BERLIN, Germany — When Germany’s newly elected conservative coalition recently declared that it would rescind the country’s phase-out of nuclear power, it served as the final death knell to the era of consensus presided over by Chancellor Angela Merkel’s previous “Grand Coalition.”
But the announcement was not a surprise: Energy policy was one of the few issues about which Merkel and her Christian Democratic party (CDU) spoke candidly during the campaign.
But, the announcement resonated deeply across Germany and has served as a rallying cry for activists who lay dormant during the past few years in search of a cause. With hundreds of independent anti-nuclear activist groups promising frequent and disruptive protests in the coming weeks — and already providing a preview by way of hundreds of hecklers dispatched to the new coalition negotiations — the country is bracing for a heated confrontation.
“The 17 nuclear plants in Germany are everything but safe,” said Jochen Stay from the anti-nuclear group “Ausgestrahlt,” one of the organizers of the protests at the coalition negotiations. “Whoever thinks about extending their use puts the lives and health of millions of people in jeopardy.”
Some conservatives are already worried that things may get out of hand. An executive of one of the country’s largest energy utilities has written a letter to the heads of the opposition Green Party in order to suggest that they meet in order to clear the air. “Certainly one of the things we should talk about is how we can avoid conditions in the country that resemble a civil war,” wrote Juergen Grossmann, head of RWE, according to the newspaper Sueddeutsche Zeitung.
The activists have a long and rich tradition to draw on. West Germany’s anti-nuclear movement of the late 1970s and 1980s is generally upheld as the country’s most effective and sustained example of civic engagement. The federal government in Bonn hadn’t been much interested in the dangers of nuclear energy until hundreds of thousands representing a diverse cross-section of the country came out in mostly rural areas to protest against — and, at times, physically prevent — the opening of local reactors and the depositing of nuclear waste.
Eventually, the demonstrators formed the basis of a new party, the Greens, that would, in a late 1990s coalition with the Social Democrats (SPD), proscribe by law the phase-out the country’s remaining 17 nuclear power plants by 2020. This is the law that Merkel now seeks to amend.
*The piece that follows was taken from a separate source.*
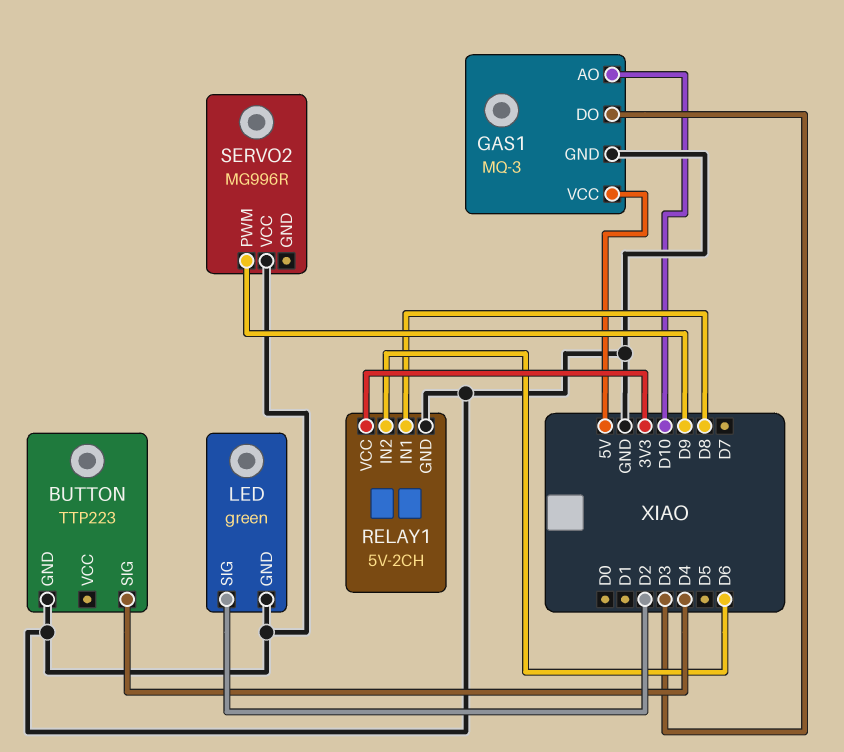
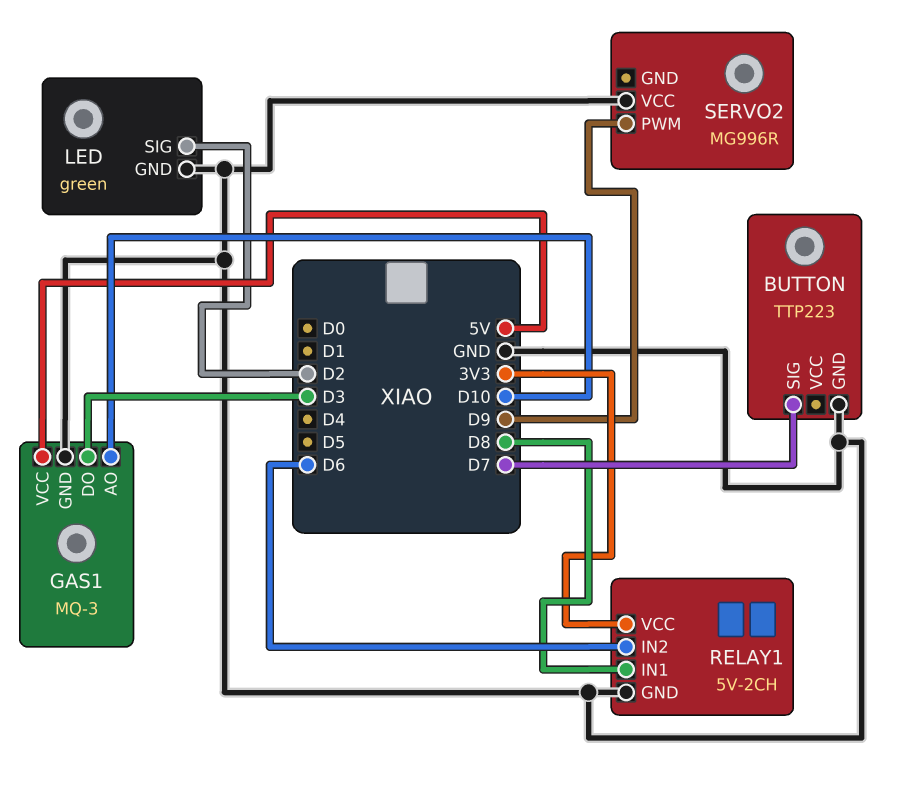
BUTTON pin SIG: D4 -> D7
Today’s activists, like those from 30 years ago, have declared themselves independent of all the established parties, including the Greens. But, in their aims, style and composition, these activists are less a new social movement than a nostalgia-tinged continuation of an old one, complete with a logo borrowed from the previous era: a red, smiling sun set against a white background together with the words “No, thank you!” It’s a fitting instance of recycling, since in some sense, the old anti-nuclear movement never went away: Periodic clashes between protesters and police near the city of Gorleben, where Germany has disposed of nuclear material, have gone on uninterrupted since the 1970s.
Polls show that two-thirds of Germans support the current phase-out law and a broad spectrum of German society still sympathizes with the anti-nuclear movement. A pre-election march in Berlin that attracted tens of thousands to the capital attested to that support. The rally provided diverse tableaus of university students together with civil servants, grey-haired former hippies aside middle-aged farmers atop tractors. They all share memories of the nuclear accidents at Chernobyl and Three Mile Island and the repeated Cold War warnings that the world may end in a nuclear apocalypse, as well as of more recent revelations that the German government under Chancellor Helmut Kohl had manipulated and falsified safety reports of a few of the country’s nuclear plants.
Indeed, Merkel is aware that following through on her plans will require making a hefty withdrawal from the sizable sum of political capital that she’s accumulated over the past four years. During the election campaign, her CDU party tried to prime the country by arguing that Germany couldn’t yet afford to make the switch away from nuclear power, which comprises nearly a quarter of the country’s energy consumption, according to a report by the German Institute for Economic Research.
While the rival SPD asserted that investments in renewable solar and wind power could make up the difference, Merkel said that Germany shouldn’t risk falling behind the economies of France and Britain, both of which have renewed commitments to nuclear energy. She has also argued that nuclear energy produces fewer climate-damaging emissions than coal, Germany’s main fuel alternative.
However convinced she is of the merits of nuclear energy, Merkel has also made sure to temper the plans of the more business-friendly and conservative voices in her new coalition. The coalition agreement emphasizes that keeping the 17 power plants open will be contingent upon their meeting the most stringent safety criteria of the European Union. The new coalition will also demand that a large percentage of the windfall profits that energy companies are expected to make from the continued operation of the nuclear plants be invested into renewable energy sources. “Nuclear energy should be a bridge technology,” said Marcus Soeder, one of Merkel’s representatives at the coalition negotiations.
The activists don’t seem much impressed by Merkel’s assurances. After meeting last month, representatives from the largest groups promised more unannounced demonstrations to block the transport of nuclear material and to otherwise disrupt the work of Merkel's new coalition.